(Records from a data collection)
· · · · ·

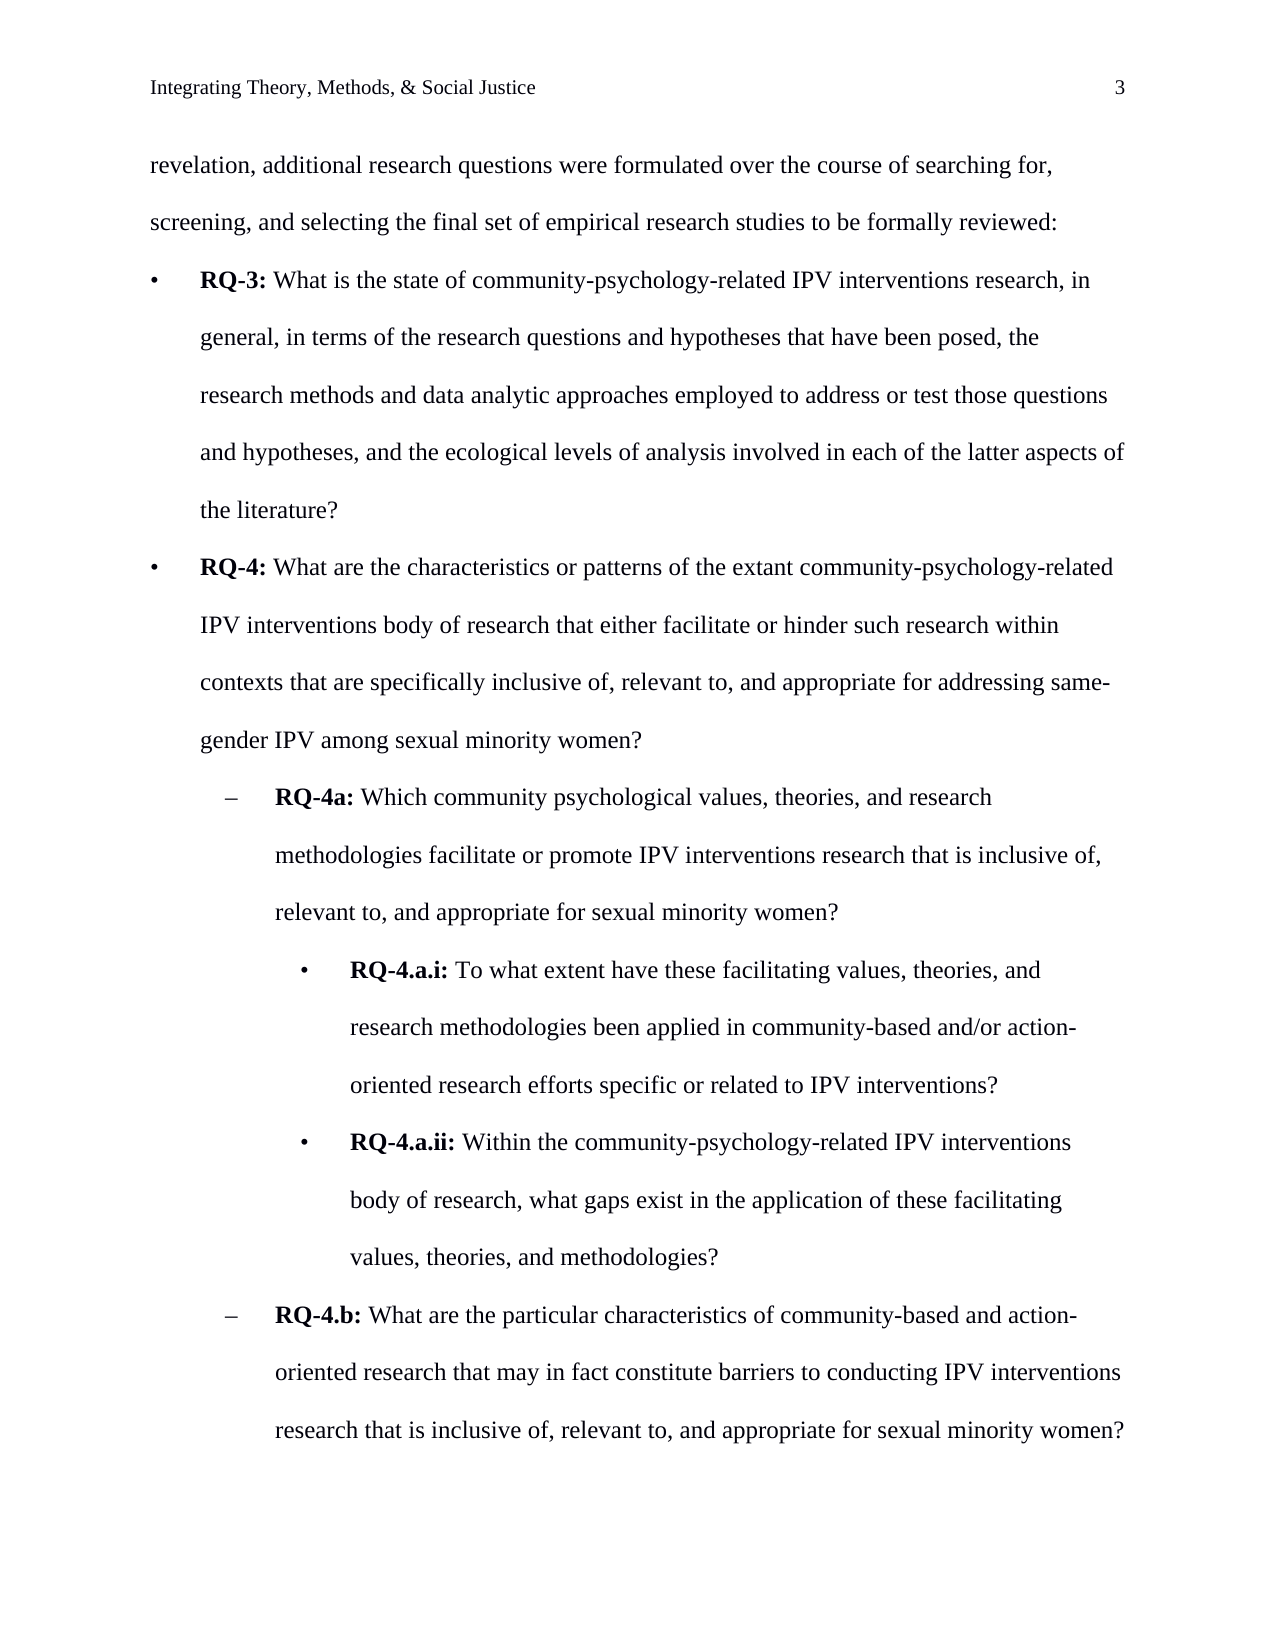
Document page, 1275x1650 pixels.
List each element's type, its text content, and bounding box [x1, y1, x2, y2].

list RQ-4: What are the characteristics or patterns of the extant community-psychology-related IPV interventions body of research that either facilitate or hinder such research within contexts that are specifically inclusive of, relevant to, and appropriate for addressing same-gender IPV among sexual minority women? [150, 552, 1125, 754]
list RQ-3: What is the state of community-psychology-related IPV interventions research, in general, in terms of the research questions and hypotheses that have been posed, the research methods and data analytic approaches employed to address or test those questions and hypotheses, and the ecological levels of analysis involved in each of the latter aspects of the literature? [150, 265, 1125, 524]
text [150, 150, 1125, 236]
list RQ-4a: Which community psychological values, theories, and research methodologies facilitate or promote IPV interventions research that is inclusive of, relevant to, and appropriate for sexual minority women? [225, 782, 1125, 926]
list RQ-4.a.ii: Within the community-psychology-related IPV interventions body of research, what gaps exist in the application of these facilitating values, theories, and methodologies? [300, 1127, 1125, 1271]
list RQ-4.a.i: To what extent have these facilitating values, theories, and research methodologies been applied in community-based and/or action-oriented research efforts specific or related to IPV interventions? [300, 955, 1125, 1099]
list RQ-4.b: What are the particular characteristics of community-based and action-oriented research that may in fact constitute barriers to conducting IPV interventions research that is inclusive of, relevant to, and appropriate for sexual minority women? [225, 1300, 1125, 1444]
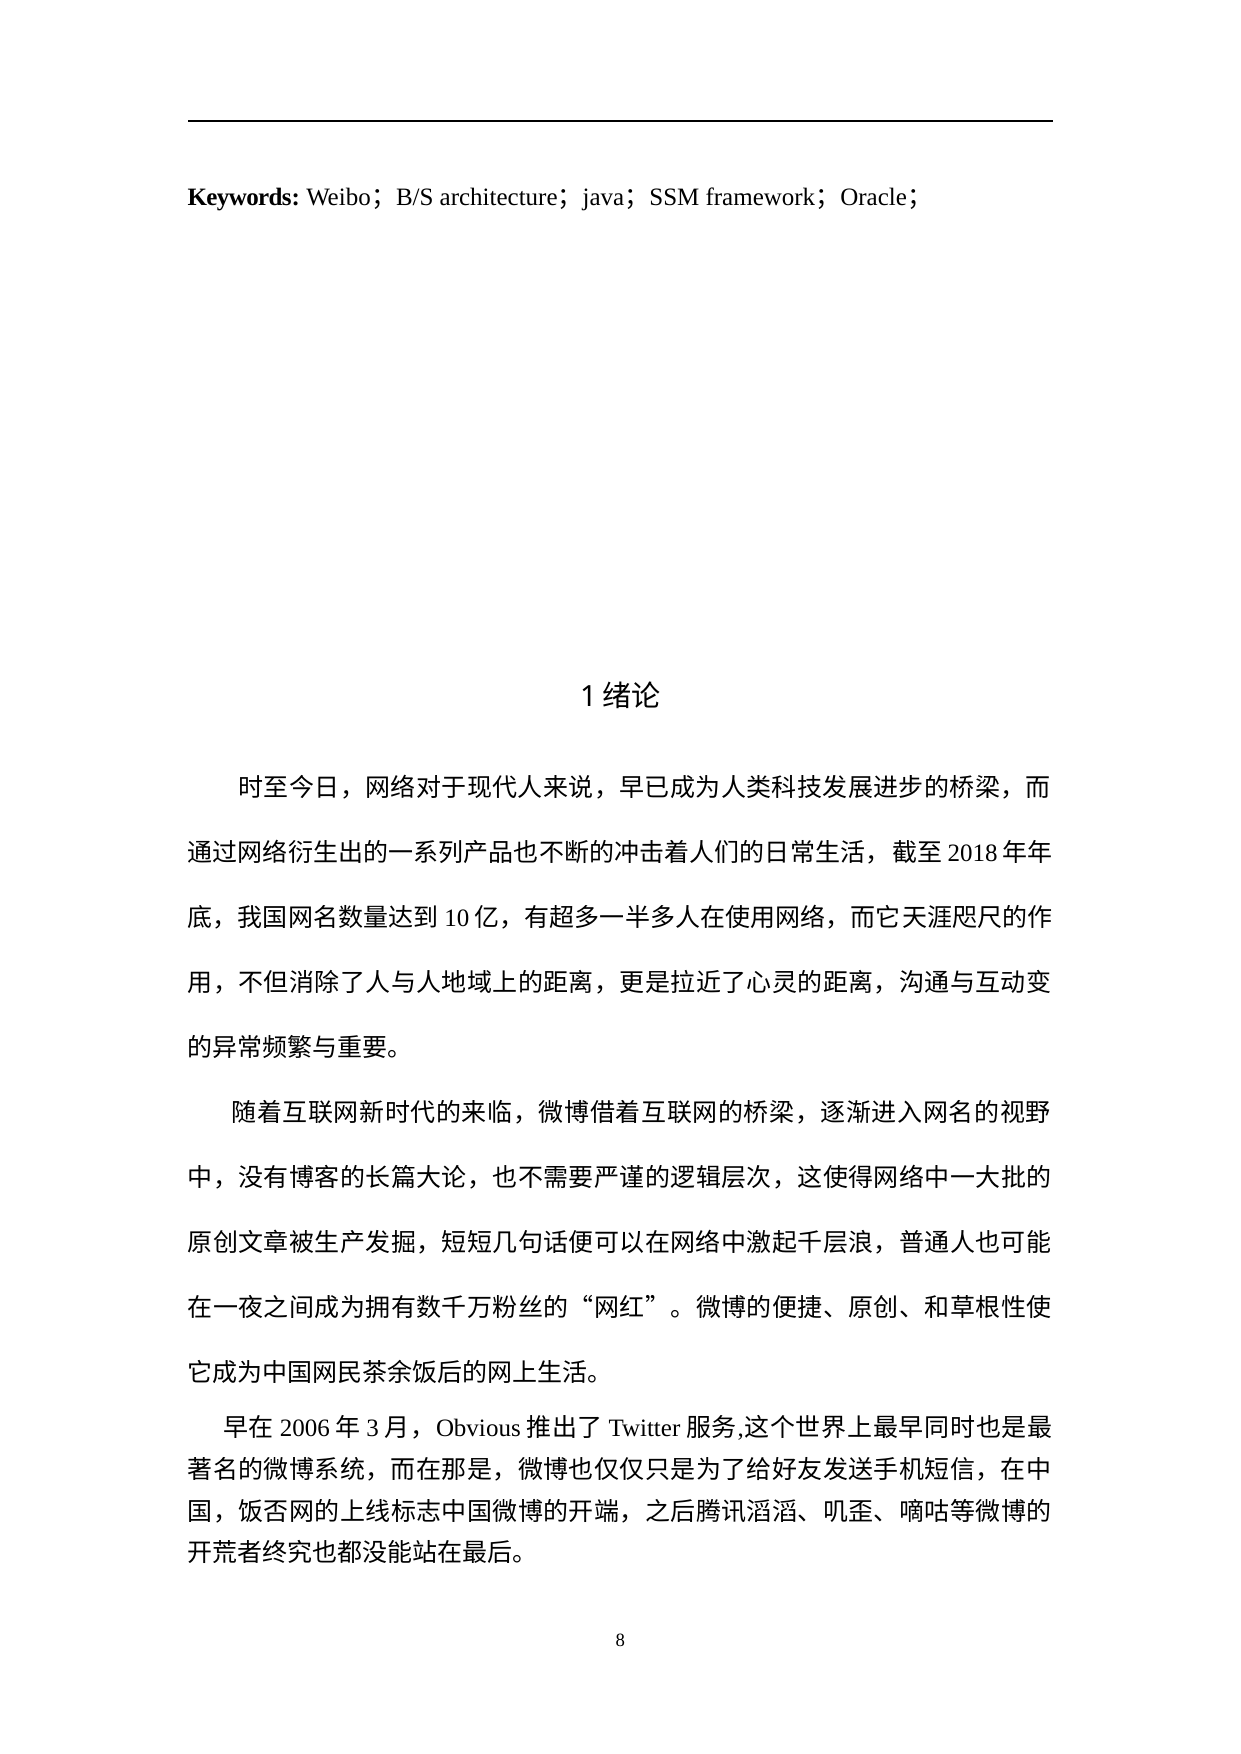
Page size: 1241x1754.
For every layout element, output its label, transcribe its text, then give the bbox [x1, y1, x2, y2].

subtitle 1绪论 [187, 662, 1053, 727]
text 早在2006年3月，Obvious推出了Twitter服务,这个世界上最早同时也是最著名的微博系统，而在那是，微博也仅仅只是为了给好友发送手机短信，在中国，饭否网的上线标志中国微博的开端，之后腾讯滔滔、叽歪、嘀咕等微博的开荒者终究也都没能站在最后。 [187, 1403, 1053, 1570]
text 时至今日，网络对于现代人来说，早已成为人类科技发展进步的桥梁，而通过网络衍生出的一系列产品也不断的冲击着人们的日常生活，截至2018年年底，我国网名数量达到10亿，有超多一半多人在使用网络，而它天涯咫尺的作用，不但消除了人与人地域上的距离，更是拉近了心灵的距离，沟通与互动变的异常频繁与重要。 [187, 753, 1053, 1078]
text Keywords: Weibo；B/S architecture；java；SSM framework；Oracle； [187, 162, 1053, 227]
text 随着互联网新时代的来临，微博借着互联网的桥梁，逐渐进入网名的视野中，没有博客的长篇大论，也不需要严谨的逻辑层次，这使得网络中一大批的原创文章被生产发掘，短短几句话便可以在网络中激起千层浪，普通人也可能在一夜之间成为拥有数千万粉丝的“网红”。微博的便捷、原创、和草根性使它成为中国网民茶余饭后的网上生活。 [187, 1078, 1053, 1403]
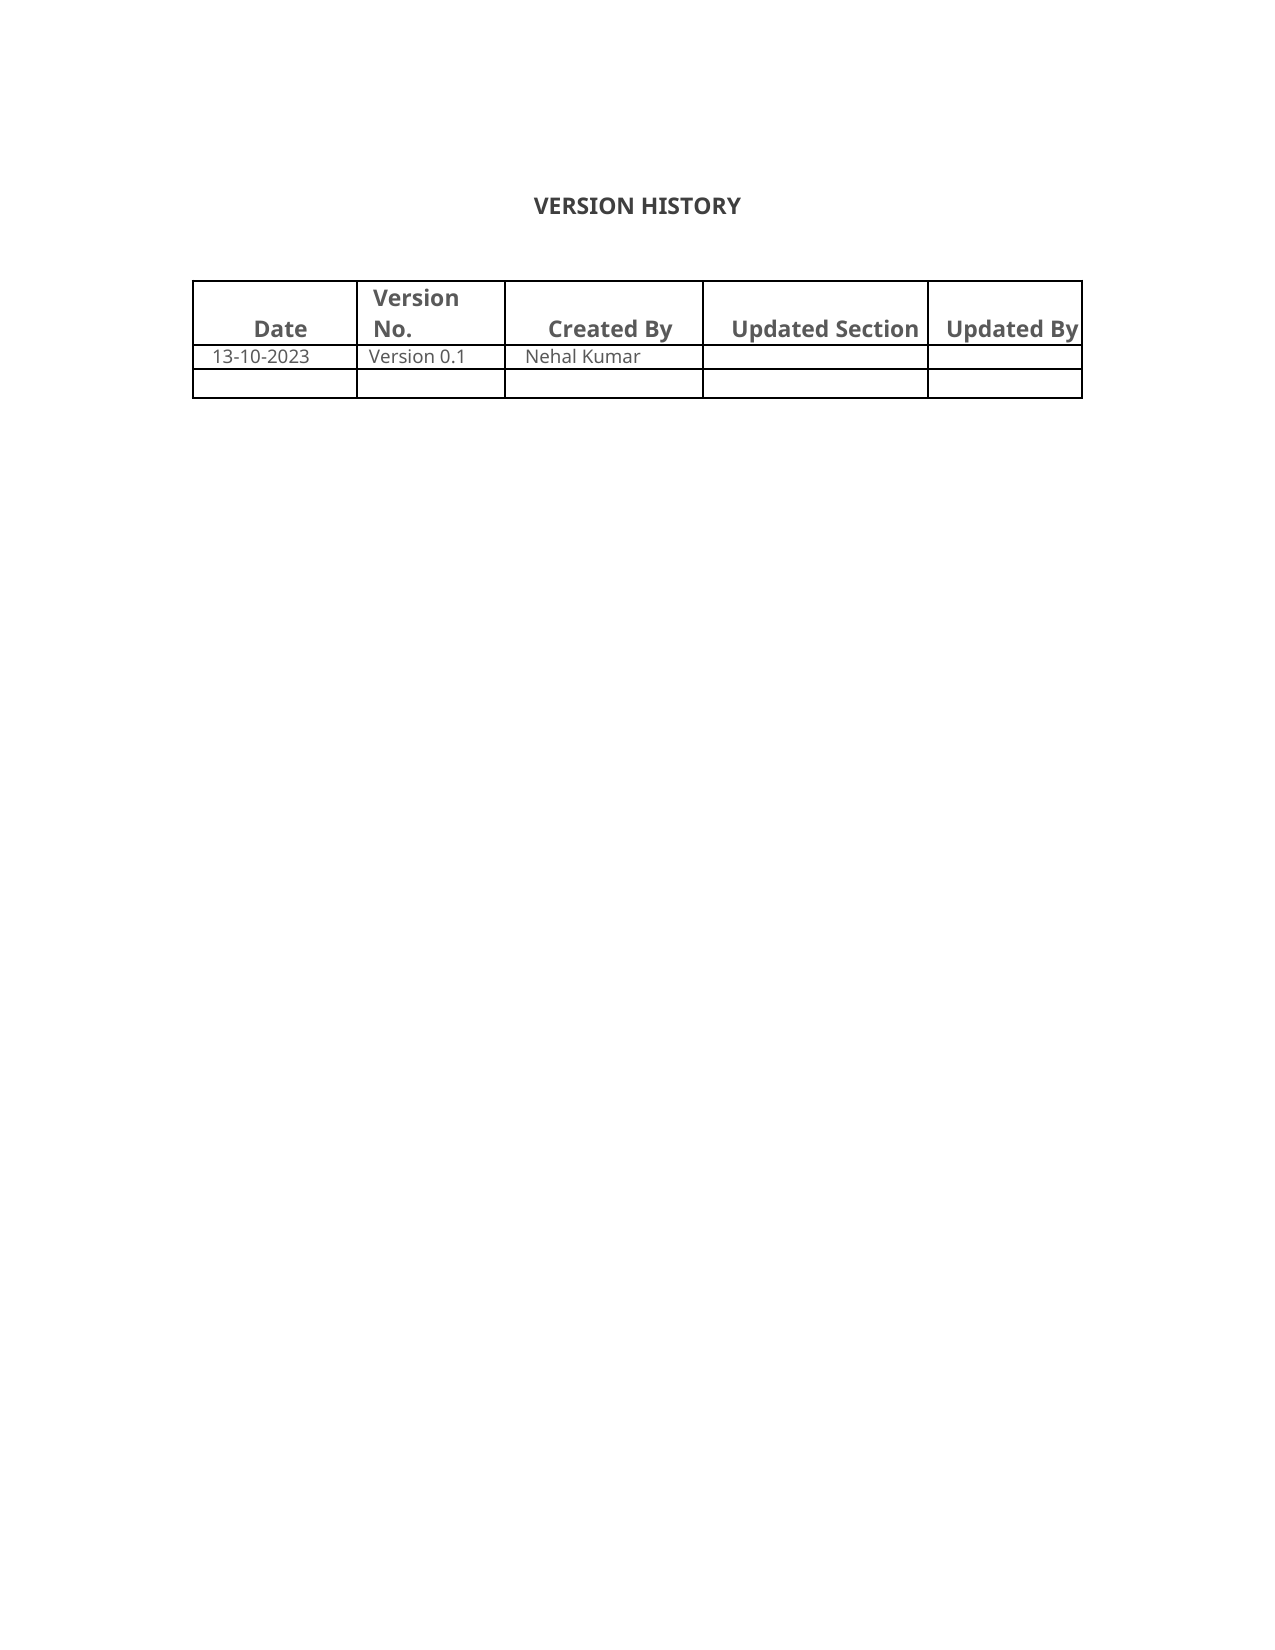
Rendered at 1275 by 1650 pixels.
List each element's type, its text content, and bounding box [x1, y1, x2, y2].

· · · · ·

Check every line of the data and give the number of them that hold the string "pixels", with no other words.

2